Philippines Star | 17 July 2017
Philippines eyes free trade agreement with US
By Richmond Mercurio
The Philippines is looking to take its bilateral relations with the US a notch higher as it eyes to secure a free trade agreement (FTA) with the world’s largest economy.
Trade Undersecretary Ceferino Rodolfo, who co-chaired last week’s Trade and Investment Framework Agreement (TIFA) meeting with Assistant US Trade Representative Barbara Weisel, said a bilateral FTA is the next step between Philippine and US trade relations.
“On our part, we put forward that the Philippines is interested in further enhancing our market access to the US. That has always been a key objective of the Philippines, whether we attain it through the TPP (Trans-Pacific Partnership) or the enhancement of the GSP (General System of Preferences) or a bilateral FTA, we are pursuing that,” Rodolfo said.
“But since the US is not part of the TPP anymore, therefore our entry now to the US is down to two – enhancement of the GSP, which we are continually doing, and now we’re studying if it’s possible to have a bilateral FTA with the US,” he added.
During the TIFA meeting, Rodolfo said the US government confirmed that its current trade policy is geared toward bilateral rather than multilateral or regional arrangements.
According to Rodolfo, the US said it would further study the possibility of forging an FTA with the Philippines.
He said among the key factors to be considered by both countries for an FTA is the size of the market, the economic logic of such agreement, and policy gaps or how aligned both countries are in terms of policies.
“If our policies are too different from each other, then negotiations will be very hard. But what we told them is that under the TIFA, we have already closed most of the issues. Before, we had an issue when it came to intellectual property (IP), but that is not an issue anymore since we have been taken-out of the US Special Watchlist. We also had a problem on labor review, but we were also able to close that. As far as our problem with agriculture and frozen meat products is concerned, we are in continuous discussions with them. So in effect, we have almost narrowed our gap,” Rodolfo said.
He said other major concerns of the US such as IP as it applies to public health, foreign equity restrictions for services sector which includes the very broad based definition for public utilities, geographic indications, and government procurement are also being addressed.
Given these developments, Rodolfo said “there can be a basis for a negotiated outcome that is acceptable to both.”
Rodolfo said DTI is currently doing an internal study taking off from a gap analysis it did earlier in line with the country’s planned participation to the TPP.
“So taking off from that, we are now looking that should we have an FTA with the US, how hard will it be and what will be its benefits to us,” he said.

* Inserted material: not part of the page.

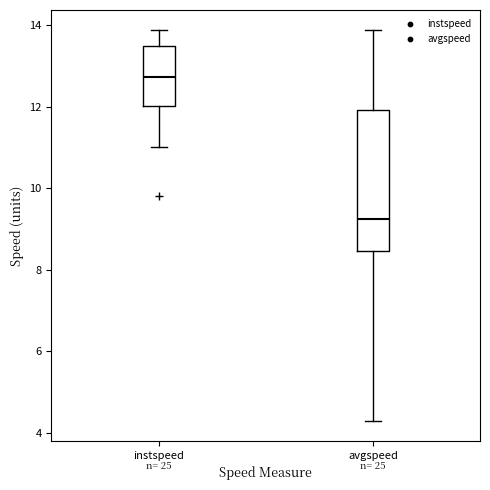

Where does the upper whisker of the box for instspeed end on the y-axis? The values are not printed on the chart, so give them approximately, as read against the axis.

13.8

In a statement last week, the Office of the United States Trade Representative (USTR) said officials from the Philippines and the US agreed to work together “to foster free, fair, and balanced trade between them” during the TIFA meeting.
A stronger Philippine-US trade was further reinforced when the US government late last month approved the Philippines’ application to expand its current GSP coverage to include travel goods, a move seen expanding the country’s economy by 0.5 percent and creating 70,000 new jobs.
Aside from the duty-free status for travel goods it received, the Philippines has also escaped a potential imposition of trade remedy measures by the US, while other major Asian economies have been put at risk.
The USTR said bilateral trade in goods between the US and Philippines in 2016 reached $18.2 billion.
The Philippines was US’ 31st largest export market for goods last year. The US, meanwhile, was the Philippines third major trading partner, the second biggest export market, and third top import supplier.